PROVIDED INFORMATION:
────────────────────────────────────────
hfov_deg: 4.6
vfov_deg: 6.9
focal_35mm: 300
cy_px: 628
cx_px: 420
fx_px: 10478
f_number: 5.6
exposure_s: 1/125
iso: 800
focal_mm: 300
────────────────────────────────────────
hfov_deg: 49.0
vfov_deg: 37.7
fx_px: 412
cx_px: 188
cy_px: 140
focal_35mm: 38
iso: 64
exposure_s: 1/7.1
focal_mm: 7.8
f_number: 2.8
────────────────────────────────────────
EXERCISE INSTRUCTIONS:
Of the lines above, extract only those from the line with "hfov_deg: 4.6" to the line with "focal_mm: 300", both included, exactly as written.

TASK RESULT:
hfov_deg: 4.6
vfov_deg: 6.9
focal_35mm: 300
cy_px: 628
cx_px: 420
fx_px: 10478
f_number: 5.6
exposure_s: 1/125
iso: 800
focal_mm: 300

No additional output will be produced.